Petits pas…

Longtemps, j’en ai rêvé. Faire mon carton, y glisser mes tableaux, les affaires du quotidien auxquelles je tiens, quelques dossiers puis enlever le nom sur ma porte et partir.

J’en ai rêvé plusieurs années, ne sachant comment sortir d’une situation professionnelle étouffante et énergivore. Je suis ainsi, je peux supporter des années durant ce qui me dévore de l’intérieur.

Sans doute n’étais-je pas prête, pas assez forte, pas assez confiante pour prendre cet envol tant attendu.

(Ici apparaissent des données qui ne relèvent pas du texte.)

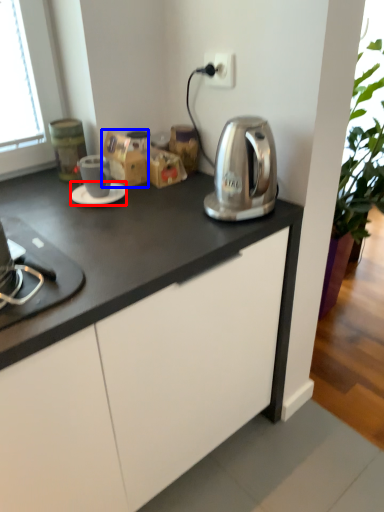
Question: Which object appears farthest to the camera in this image, saucer (highlighted by a red box) or cardboard box (highlighted by a blue box)?

Choices:
 (A) saucer
 (B) cardboard box

Answer: (B)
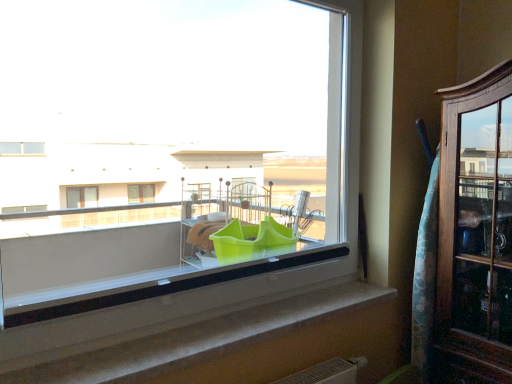
Image resolution: width=512 pixels, height=384 pixels. Identify the location of free space underneath green plastic container at center (from a real-world perspective). (261, 309).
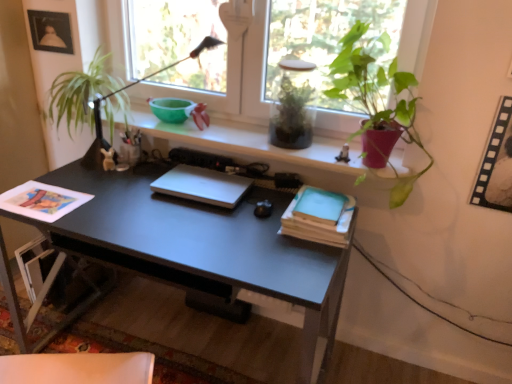
At what (x,y) coordinates should I click in order to perform the action: click on free spot below black matte desk at center (from a real-world perspective). Please return your answer as a coordinate pair (x, y). This screenshot has width=512, height=384. Looking at the image, I should click on (179, 343).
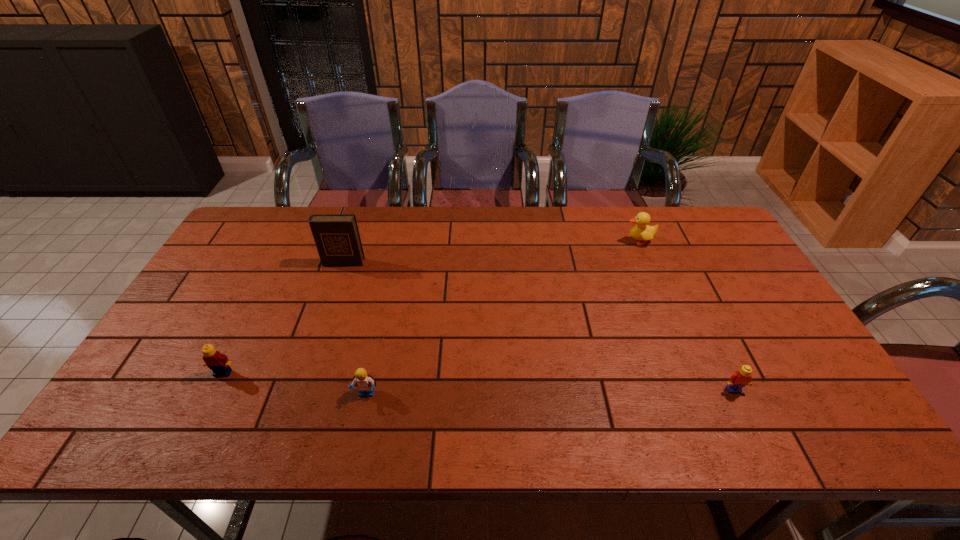
Locate an element on the screen. The image size is (960, 540). vacant region located on the front-facing side of the farthest object is located at coordinates (569, 241).

Image resolution: width=960 pixels, height=540 pixels. Identify the location of vacant region located on the front-facing side of the farthest Lego. (194, 431).

Locate an element on the screen. The image size is (960, 540). free location located 0.060m on the front-facing side of the rightmost Lego is located at coordinates (747, 417).

The image size is (960, 540). Identify the location of object present at the far edge. (642, 231).

In the image, there is a desktop. Where is `vacant region at the far edge`? vacant region at the far edge is located at coordinates (623, 238).

At what (x,y) coordinates should I click in order to perform the action: click on vacant space at the near edge. Please return your answer as a coordinate pair (x, y). Looking at the image, I should click on (686, 443).

Image resolution: width=960 pixels, height=540 pixels. I want to click on vacant space at the left edge of the desktop, so click(x=228, y=313).

Identify the location of vacant point at the right edge. (757, 295).

Locate an element on the screen. vacant space at the near left corner of the desktop is located at coordinates (172, 413).

This screenshot has width=960, height=540. What are the coordinates of `vacant space at the near right corner of the desktop` in the screenshot? It's located at (775, 411).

Et puis il y a eu cette offre, cette occasion et a ma grande surprise, le tour était joué.

Il m’a semblé, qu’encore une fois dans vie tout arrivait trop tard. Après les doutes, les égratignures, les nuits sans sommeil, les non dits entre collègues, les multiples remises en question qui laissent sur le carreau, les face à face destructeurs.

Aujourd’hui donc, je m’apprête à quitter le poste que j’ai occupé pendant une longue décennie. Et cette impression est des plus curieuse. Accueillir les réactions contrastées des collègues, celles de mes accompagnés, leurs émotions , leurs retours sur mon accompagnement. Car, finalement, c’est là que se situe le cœur de ce qui me remue. Ce qu’ils et elles pensent de moi, comment ils me le disent, avec quels mots, quelles tournures, quels regards. Je vis des journées remuantes, comme je n’en ai jamais vécues professionnellement. Je mesure que ce travail, que j’ai souvent trouvé vain car « immesurable », fait sens.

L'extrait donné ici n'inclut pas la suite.